En de invoering van de konfessioneelen scholen! En zoo veel in Duitschland. De middeleeuwen keeren terug. Toen m'n vrouw onlangs in onzen tuin harkte, kwam men haar waarschuwen voor
| |
| |
de policie. Het mocht niet, vertelde men ons, want het was Zondag!
En dat leutert van vooruitgang!
Maar zegt deze of gene, ik zou me zulke dingen niet aantrekken!
‘Wie twaalf maal zegt: ik zou, zegt elf maal 'n bêtise!’
Het is waar dat ik met duitschland niet te maken heb. Of al ware dit anders, ik kan weggaan, en weer wonen in m'n ‘vaderland.’ Welnu, daarmee heb ik wel te maken, en juist dáár is me elke voetstap 'n aanstoot!
Er staat in den Havelaar ergens 'n regel of wat over de smart van iemand die 't wèl meent met z'n mede-menschen, en zich voortdurend overschreeuwd ziet door kwakzalvers en bedriegers. Ik kan u niet voldoende zeggen wat voor my 't verblyf in Holland is! M'n brief zou al te lang worden indien ik u de grieven schilderde die me daar overstelpen. Toch zal ik daar moeten terug komen (om voordrachten te houden) maar nu reeds voel ik my zenuwachtig by 't vooruitzicht. Ik ben dan ook by zoo'n tournee mezelf niet, en dat mag ik zelden wezen. M'n aard is kinderlyk vroolyk, en veel omstandigheden dwingen my tot 'n stemming die op zwartgalligheid gelykt. En dan 't besef dat men me verwarren zal met het
| |
| |
volkje dat zich melankoliek aanstelt om interessant te wezen!

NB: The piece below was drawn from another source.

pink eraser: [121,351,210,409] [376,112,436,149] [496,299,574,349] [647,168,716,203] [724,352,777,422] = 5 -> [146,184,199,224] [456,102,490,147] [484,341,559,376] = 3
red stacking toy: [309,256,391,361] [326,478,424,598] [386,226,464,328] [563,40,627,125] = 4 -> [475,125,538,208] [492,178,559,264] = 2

Myn oordeel over de hollandsche toestanden is zeer ongunstig. Ik weet niet wat misselyker is, de koning, de ministers (deze of de vorigen om 't even) de Volksvertegenwoordigers of 't Volk. Zoo'n Keuchenius die z'n heere Jezus Christus in de Kamer brengt is bespottelyk, o ja, maar hy staat hooger dan liberalen die hun liberalismus niet in de Kamer brengen. Nog altyd betaalt men belasting voor ‘Eeredienst’. Nog altyd bestaan de verfoeielyke en zeer onëkonomische Inkomende Rechten! Nog altyd wordt er onderwezen ‘de par le Roi!’ De gilden zyn afgeschaft maar .. 't gild der schoolmeesters is meer dan ooit in bloei. Men laat vreemdelingen hun vlag hyschen in Insulinde, en de minister die dat volkje niet aandurft, zegt (onwetendheid of opzettelyke leugen?) dat de streken waar die avonturiers zich vestigden, niet tot Insulinde behooren. Geen lid van de Kamer vraagt of dan Borneo toen 't nederlandsch gezag den heer A.L. Weddik tot gouverneur benoemde (in ± '44) al of niet gerekend werd tot onze bezittingen te behooren.

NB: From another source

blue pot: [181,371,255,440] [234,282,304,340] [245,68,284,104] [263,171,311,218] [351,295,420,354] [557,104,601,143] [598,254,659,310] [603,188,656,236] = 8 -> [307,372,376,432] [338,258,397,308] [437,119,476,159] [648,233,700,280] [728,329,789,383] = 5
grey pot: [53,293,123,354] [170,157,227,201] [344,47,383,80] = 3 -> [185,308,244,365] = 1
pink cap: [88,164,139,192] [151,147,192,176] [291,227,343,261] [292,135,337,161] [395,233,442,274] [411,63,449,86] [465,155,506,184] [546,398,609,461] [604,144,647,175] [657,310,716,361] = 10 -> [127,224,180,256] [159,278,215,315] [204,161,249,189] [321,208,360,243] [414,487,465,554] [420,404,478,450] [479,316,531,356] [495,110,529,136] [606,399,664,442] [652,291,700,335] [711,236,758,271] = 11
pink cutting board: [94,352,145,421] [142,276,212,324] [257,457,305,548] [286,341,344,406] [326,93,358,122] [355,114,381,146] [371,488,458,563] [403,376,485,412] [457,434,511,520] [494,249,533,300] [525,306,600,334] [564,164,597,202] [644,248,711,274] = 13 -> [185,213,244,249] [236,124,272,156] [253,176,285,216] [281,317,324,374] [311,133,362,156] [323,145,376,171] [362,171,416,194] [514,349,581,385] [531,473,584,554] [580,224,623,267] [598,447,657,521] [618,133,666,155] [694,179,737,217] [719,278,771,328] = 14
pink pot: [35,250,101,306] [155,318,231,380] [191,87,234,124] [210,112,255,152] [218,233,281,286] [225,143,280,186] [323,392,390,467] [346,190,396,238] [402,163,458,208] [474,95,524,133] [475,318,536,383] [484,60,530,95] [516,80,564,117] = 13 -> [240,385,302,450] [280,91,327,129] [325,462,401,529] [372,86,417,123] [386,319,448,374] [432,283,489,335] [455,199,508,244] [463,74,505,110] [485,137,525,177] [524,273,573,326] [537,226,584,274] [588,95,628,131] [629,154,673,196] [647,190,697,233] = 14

(De benoeming van Weddik had juist ten doel ons eigendomsrecht te constateeren!)
Geen Kamerlid heeft den vorigen minister van
| |
| |
Justitie ter verantwoording geroepen voor 't -weggoochelen van Pincoffs. Niemand protesteert tegen 't betalen van f 100.000 aan den tegenwoordigen kroonprins, of wel: niemand vraagt of hem dat geld wordt uitbetaald. De heele Kamer (en 't krantlezend volk daarby!) laat zich op den mouw spelden dat de oorlog te Atjeh glorieus geëindigd is.
(Er is geen woord van waar! Wat van Swieten deed uit persoonlyk belang en verlangen naar rust, doet nu de Regeering om zich van de zaak aftemaken. Ons gezag te Atjeh strekt zich niet verder uit, dan de kanonnen dragen, en dàt bereikt men altyd met 'n inlandschen vyand, wiens taktiek meebrengt zich in bosschen en gebergten terug te trekken. Veroverd hebben we niets dan de plek waar we gecampeerd zyn.)

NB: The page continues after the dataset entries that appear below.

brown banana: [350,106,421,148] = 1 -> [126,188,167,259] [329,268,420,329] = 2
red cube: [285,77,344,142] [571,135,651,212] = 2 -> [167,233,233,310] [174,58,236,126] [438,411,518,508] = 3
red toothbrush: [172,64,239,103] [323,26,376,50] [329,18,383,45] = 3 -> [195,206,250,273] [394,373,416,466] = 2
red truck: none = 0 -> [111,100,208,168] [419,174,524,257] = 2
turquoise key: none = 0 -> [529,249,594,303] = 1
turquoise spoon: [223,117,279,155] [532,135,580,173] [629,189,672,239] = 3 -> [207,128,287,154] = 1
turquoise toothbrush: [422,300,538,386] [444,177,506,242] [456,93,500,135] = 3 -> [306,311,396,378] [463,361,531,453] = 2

Te Amsterdam benoemen ze 'n orthodoxen professer ‘om ook studenten van die kleur aan de akademie te krygen.’ (zoo schryft men my.)
(Net 'n winkelier die om klanten te lokken, zich van allerlei waren voorziet, om ieder te bedienen naar z'n keus.)
By de discussien over de begrooting wordt, als naar gewoonte, alles vermeden wat inderdaad ter zake dienen zou, om lang en breed z.g.n. politieke wysheid te luchten te hangen. Gemeente-besturen,
| |
| |
produkten van de keus des volks, god beter 't, geven duitsche Gewalthaber niets toe in domheid en baasspelery. (Onlangs las ik dat te Kuilenburg 's avonds tien uur alle publieke huizen moeten gesloten zyn, ook N.B. logementen! Maar diezelfde gemeente-besturen zien geen kans straatjongens te beteugelen! Ook laten ze slachtvee door de straten dry ven. En wat 'n ‘markt’ is blyken ze niet te weten.)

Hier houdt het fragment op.